> GIVEN DATA
========
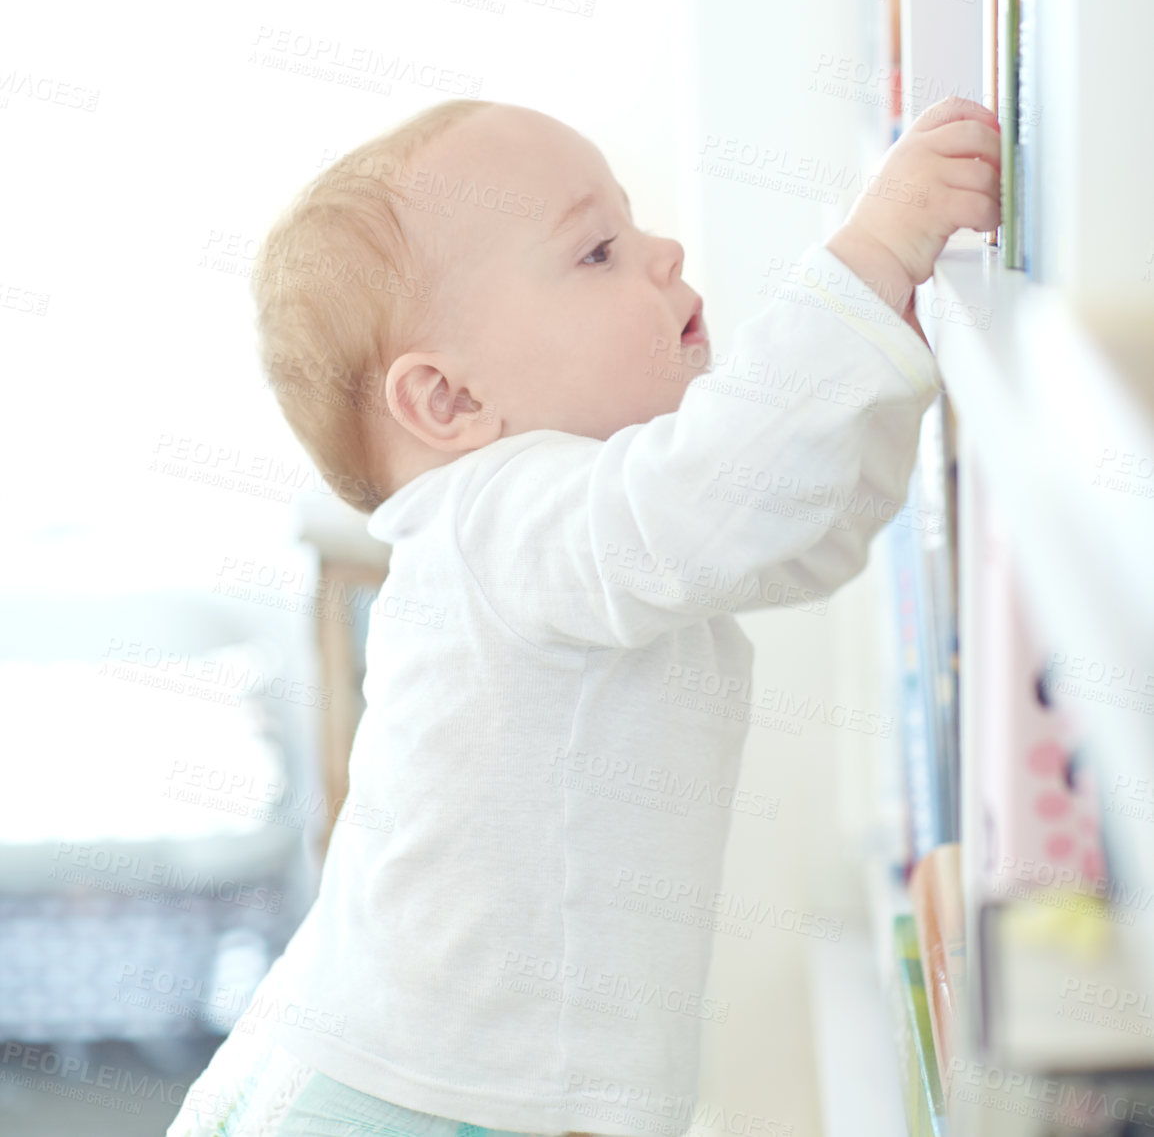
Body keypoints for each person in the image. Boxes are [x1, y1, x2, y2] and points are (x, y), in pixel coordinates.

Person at [167, 94, 1000, 1137]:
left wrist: (887, 339)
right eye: (597, 250)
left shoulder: (566, 521)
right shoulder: (498, 513)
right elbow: (720, 493)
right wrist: (869, 256)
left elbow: (794, 525)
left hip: (453, 1080)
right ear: (451, 403)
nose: (663, 250)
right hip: (415, 1096)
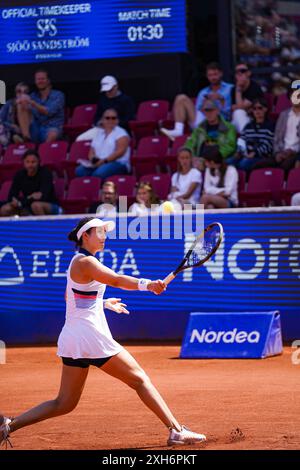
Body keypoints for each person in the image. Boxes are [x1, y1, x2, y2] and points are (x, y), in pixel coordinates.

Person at [0, 217, 206, 448]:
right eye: (99, 231)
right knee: (139, 380)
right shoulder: (86, 262)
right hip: (90, 336)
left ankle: (8, 425)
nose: (105, 236)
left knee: (65, 403)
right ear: (85, 236)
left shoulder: (78, 263)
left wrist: (103, 302)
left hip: (73, 338)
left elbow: (71, 298)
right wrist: (148, 284)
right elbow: (117, 280)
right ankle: (176, 431)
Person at [161, 62, 233, 140]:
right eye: (210, 75)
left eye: (215, 74)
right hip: (204, 121)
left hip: (222, 122)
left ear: (221, 74)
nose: (213, 78)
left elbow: (230, 112)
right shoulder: (203, 92)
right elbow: (198, 112)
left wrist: (220, 99)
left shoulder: (230, 88)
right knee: (181, 97)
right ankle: (178, 131)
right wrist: (204, 105)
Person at [0, 149, 61, 216]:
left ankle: (44, 226)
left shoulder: (46, 173)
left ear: (39, 162)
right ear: (24, 162)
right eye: (28, 162)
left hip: (50, 204)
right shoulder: (20, 175)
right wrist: (15, 201)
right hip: (27, 204)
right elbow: (12, 195)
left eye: (33, 162)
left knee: (36, 206)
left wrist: (23, 201)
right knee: (5, 209)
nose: (30, 165)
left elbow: (43, 196)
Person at [76, 75, 135, 141]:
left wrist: (114, 123)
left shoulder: (126, 100)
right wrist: (99, 123)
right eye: (106, 91)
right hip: (102, 128)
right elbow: (97, 116)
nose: (108, 93)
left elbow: (129, 118)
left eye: (110, 90)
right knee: (80, 139)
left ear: (116, 86)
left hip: (119, 129)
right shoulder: (102, 99)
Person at [75, 109, 130, 179]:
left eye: (113, 118)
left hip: (117, 163)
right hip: (99, 163)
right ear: (102, 120)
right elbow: (92, 151)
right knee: (79, 171)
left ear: (117, 120)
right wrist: (93, 159)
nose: (110, 120)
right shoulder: (99, 134)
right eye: (107, 118)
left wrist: (104, 161)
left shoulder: (121, 133)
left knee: (99, 173)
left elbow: (120, 152)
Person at [184, 99, 237, 170]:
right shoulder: (199, 129)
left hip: (218, 161)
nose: (209, 113)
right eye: (207, 111)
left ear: (217, 111)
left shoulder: (229, 128)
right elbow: (189, 144)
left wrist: (210, 159)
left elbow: (230, 146)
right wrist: (193, 158)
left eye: (211, 110)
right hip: (200, 161)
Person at [16, 69, 65, 143]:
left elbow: (48, 111)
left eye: (42, 79)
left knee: (53, 134)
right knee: (21, 105)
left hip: (52, 128)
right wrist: (20, 100)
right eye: (38, 79)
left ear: (48, 80)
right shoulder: (33, 96)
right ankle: (26, 138)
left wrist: (33, 103)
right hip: (36, 128)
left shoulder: (58, 95)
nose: (40, 81)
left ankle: (44, 152)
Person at [226, 97, 274, 171]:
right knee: (228, 162)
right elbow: (242, 140)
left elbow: (268, 145)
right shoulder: (248, 126)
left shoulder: (270, 126)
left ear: (265, 109)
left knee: (243, 164)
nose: (257, 111)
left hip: (262, 157)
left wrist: (255, 153)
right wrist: (239, 152)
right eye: (254, 109)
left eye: (260, 108)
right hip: (246, 155)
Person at [231, 63, 264, 134]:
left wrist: (238, 89)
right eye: (237, 72)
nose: (240, 73)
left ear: (249, 73)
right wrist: (238, 89)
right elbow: (233, 108)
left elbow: (239, 107)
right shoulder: (233, 89)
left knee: (238, 112)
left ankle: (246, 139)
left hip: (254, 119)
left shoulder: (255, 87)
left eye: (243, 71)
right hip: (239, 119)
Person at [0, 82, 31, 146]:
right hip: (11, 131)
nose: (22, 94)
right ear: (16, 93)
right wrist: (12, 126)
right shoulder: (9, 104)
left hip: (28, 131)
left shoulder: (31, 104)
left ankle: (22, 140)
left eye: (25, 92)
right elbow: (1, 119)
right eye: (19, 91)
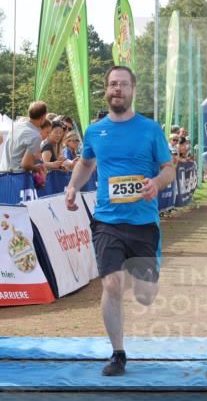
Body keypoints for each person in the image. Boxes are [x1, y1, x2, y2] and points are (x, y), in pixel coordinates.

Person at [65, 66, 175, 376]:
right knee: (112, 285)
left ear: (133, 90)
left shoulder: (150, 129)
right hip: (107, 221)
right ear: (106, 90)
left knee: (144, 294)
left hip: (143, 223)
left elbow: (168, 167)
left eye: (123, 85)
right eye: (112, 84)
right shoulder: (95, 130)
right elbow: (86, 163)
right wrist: (74, 185)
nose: (117, 89)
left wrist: (157, 182)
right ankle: (118, 353)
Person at [1, 101, 48, 172]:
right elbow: (26, 164)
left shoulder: (16, 125)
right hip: (16, 177)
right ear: (43, 117)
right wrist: (38, 168)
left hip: (2, 173)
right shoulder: (35, 136)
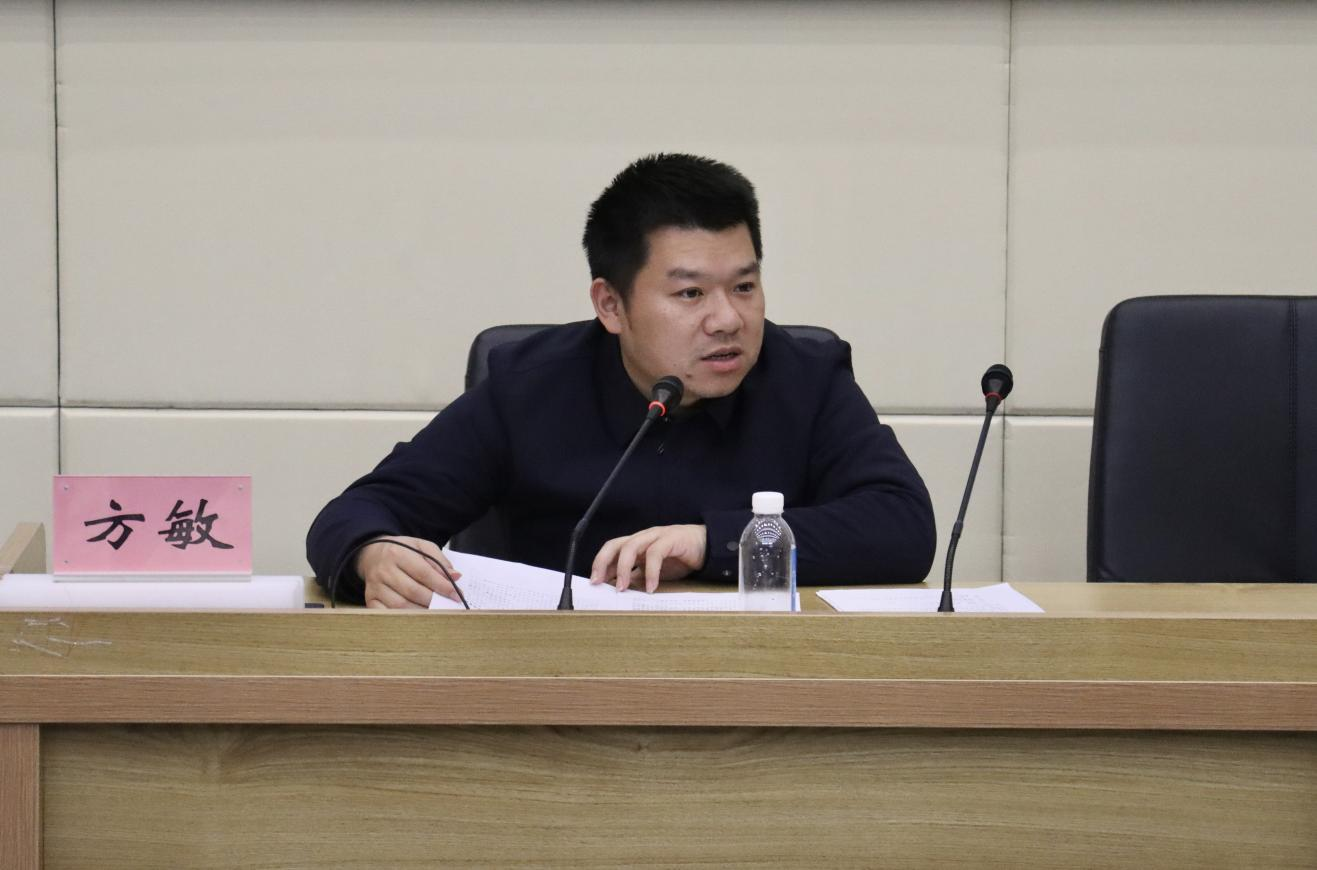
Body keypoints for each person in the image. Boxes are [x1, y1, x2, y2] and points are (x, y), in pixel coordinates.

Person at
========
> THE TASK
Each line from the beginning of the entries up to and including the one containing "left hip: (453, 1080)" must be restated exactly. Pictures are to be left out.

> RESULT
Body keypoints for each person in the image. Boxes are [x1, y1, x2, y2] and points are (x, y), in pixel coordinates.

Person at [167, 94, 1000, 1137]:
left wrist: (887, 339)
right eye: (597, 250)
left shoulder: (566, 521)
right shoulder: (498, 513)
right elbow: (720, 493)
right wrist: (869, 256)
left elbow: (794, 525)
left hip: (453, 1080)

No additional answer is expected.